> [Passage to read]:

(click to enlarge photos)



This look south on Westlake through its intersection with Thomas Street first appeared in The Seattle Times on Monday April 9th, 1934. It was used by the paper for it’s then popular feature based on historical photographs and titled “Way Back.”
Except for the location and the date – 1902 – the photo was apparently not “explained” by Roy Chambers, the reader who loaned it to the Times. So the newspaper’s caption writer gave it some text, which we pass along. “. . . no motor cars, please note that fine span o’ grays hitched to a load of lumber in front of the drug store. Across the street was the W.D. Graves grocery store.”
I knew Nellie and William Graves daughter Katherine Graves Carlson, and wrote about her family’s grocery in Pacific in 1988, now nearly a quarter of century ago. Her parents opened the store in 1902 and lived conveniently in the apartment above their groceries. The frame storefront was then nearly new, built late in 1901 by F. Haydlauff who lived on Thomas in a home behind the grocery.
In the 1902 photograph there is so much of Westlake’s planked pavement showing that we may wonder if it was not the street itself that motivated the unnamed photographer. On Jan. 17, 1902 the street department’s crew of seventeen men and eight teams began scraping an “average of 150 loads” of mud a day off of Westlake’s planks. This, I think, is newer mud. Later that fall City Council committed to replanking Westlake as far north as Lake Union. We learn from a Times report of Sept. 3, 1902 that “new planking would only last about two years.”
WEB EXTRAS
Anything to add, Paul? Yes – a selection of past features and photos from the neighborhood as time allows, beginning with the earlier feature showing the Graves grocery at the southwest corner of Thomas and Westlake.
GRAVES GROCERY – SOUTHWEST CORNER, WESTLAKE & THOMAS
(First appeared in Pacific March 23, 1988)

> [Data to use]:
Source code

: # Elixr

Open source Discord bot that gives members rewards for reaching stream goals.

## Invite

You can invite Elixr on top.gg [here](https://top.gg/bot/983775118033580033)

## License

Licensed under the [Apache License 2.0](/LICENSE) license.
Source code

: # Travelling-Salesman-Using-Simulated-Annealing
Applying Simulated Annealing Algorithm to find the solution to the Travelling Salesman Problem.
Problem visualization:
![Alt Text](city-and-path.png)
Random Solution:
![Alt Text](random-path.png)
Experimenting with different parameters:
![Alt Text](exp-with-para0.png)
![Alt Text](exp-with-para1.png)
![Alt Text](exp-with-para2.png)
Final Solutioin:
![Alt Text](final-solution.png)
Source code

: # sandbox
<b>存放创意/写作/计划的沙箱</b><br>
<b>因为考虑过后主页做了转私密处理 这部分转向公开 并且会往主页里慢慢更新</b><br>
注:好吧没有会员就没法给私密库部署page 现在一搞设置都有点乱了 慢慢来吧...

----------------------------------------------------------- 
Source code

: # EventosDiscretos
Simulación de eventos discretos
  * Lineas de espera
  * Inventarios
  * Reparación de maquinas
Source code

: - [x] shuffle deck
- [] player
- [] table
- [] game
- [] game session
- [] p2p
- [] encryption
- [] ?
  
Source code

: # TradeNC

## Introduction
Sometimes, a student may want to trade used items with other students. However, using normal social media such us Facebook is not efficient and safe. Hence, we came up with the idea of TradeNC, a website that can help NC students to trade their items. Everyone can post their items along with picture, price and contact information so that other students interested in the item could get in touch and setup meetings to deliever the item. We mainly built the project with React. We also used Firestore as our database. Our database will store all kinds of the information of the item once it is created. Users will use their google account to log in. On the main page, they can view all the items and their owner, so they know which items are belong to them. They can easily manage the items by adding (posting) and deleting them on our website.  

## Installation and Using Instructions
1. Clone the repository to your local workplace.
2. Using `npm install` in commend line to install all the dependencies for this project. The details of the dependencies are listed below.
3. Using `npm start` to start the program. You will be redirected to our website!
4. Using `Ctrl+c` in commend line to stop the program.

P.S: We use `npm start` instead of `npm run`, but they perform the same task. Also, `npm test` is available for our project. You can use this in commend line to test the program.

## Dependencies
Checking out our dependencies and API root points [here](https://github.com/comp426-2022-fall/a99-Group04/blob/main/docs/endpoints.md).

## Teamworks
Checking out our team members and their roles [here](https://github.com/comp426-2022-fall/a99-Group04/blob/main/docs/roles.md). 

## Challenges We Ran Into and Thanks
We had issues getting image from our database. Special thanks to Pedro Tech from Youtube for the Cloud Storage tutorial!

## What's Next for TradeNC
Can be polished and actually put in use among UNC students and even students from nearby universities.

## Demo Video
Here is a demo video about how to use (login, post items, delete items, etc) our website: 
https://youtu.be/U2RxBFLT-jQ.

> [Request 1]:
From the entries, will you print the lines beginning with the one that contains "## Installation and Using Instructions" and ending after the one that contains "Checking out our team", keeping every character unchanged?
> [Request 2]:
How does the piece on the 1902 photo of Westlake and Thomas Street go on? Write what follows its last sentence.

> [Task output 1]:
## Installation and Using Instructions
1. Clone the repository to your local workplace.
2. Using `npm install` in commend line to install all the dependencies for this project. The details of the dependencies are listed below.
3. Using `npm start` to start the program. You will be redirected to our website!
4. Using `Ctrl+c` in commend line to stop the program.

P.S: We use `npm start` instead of `npm run`, but they perform the same task. Also, `npm test` is available for our project. You can use this in commend line to test the program.

## Dependencies
Checking out our dependencies and API root points [here](https://github.com/comp426-2022-fall/a99-Group04/blob/main/docs/endpoints.md).

## Teamworks
Checking out our team members and their roles [here](https://github.com/comp426-2022-fall/a99-Group04/blob/main/docs/roles.md). 

> [Task output 2]:
Often the subject for this column is the result of readers sharing a picture from their past. This week Katherine Graves Carlson, daughter of the late grocer William Dwight Graves, loaned us a view of her parents’ store at Westlake Avenue North and Thomas Street. The year is 1903 and shows Carlson’s parents, William and Nellie Graves, standing just to the left of the grocery’s front door. The family lived in an apartment above the store but in 1905 moved to a new home on Minor Avenue.
Owning a grocery store in this working-class Cascade neighborhood was a struggle. Credited home deliveries were a common feature of the competitive retail-grocery business then, and Carlson remembers the family giving up the store because her father “was too generous” to those unable to pay for groceries. (It seems that “Cascade” is a name now rarely used for this strip along Westlake, although one still hears and uses it two blocks east on the plateau or bench of higher land that once was home to the Cascade Primary School – at Pontius and Thomas – that gave its name to the neighborhood.)

The Graves family lived in the neighborhood until young Katherine reached the sixth grade in Cascade School. They moved to the Green Lake area, where her father went to work for another grocer, Charles Gerrish.

In the “now” photo (when we find it), Carlson stands to the left of the telephone pole in what she believes is her first visit to the site since the family left the neighborhood in 1914. The clapboard store with its wood-frame windows, sun awning and second-floor front bays, has been replaced by a nondescript commercial property, typical of today’s Cascade neighborhood. A comparison of the two views also shows the radical effects of the Ninth Avenue Regrade project. In 1903, the grade on Thomas Street between Westlake and Ninth Avenue North (to the right of the store) was quite steep. Now the climb is barely an incline.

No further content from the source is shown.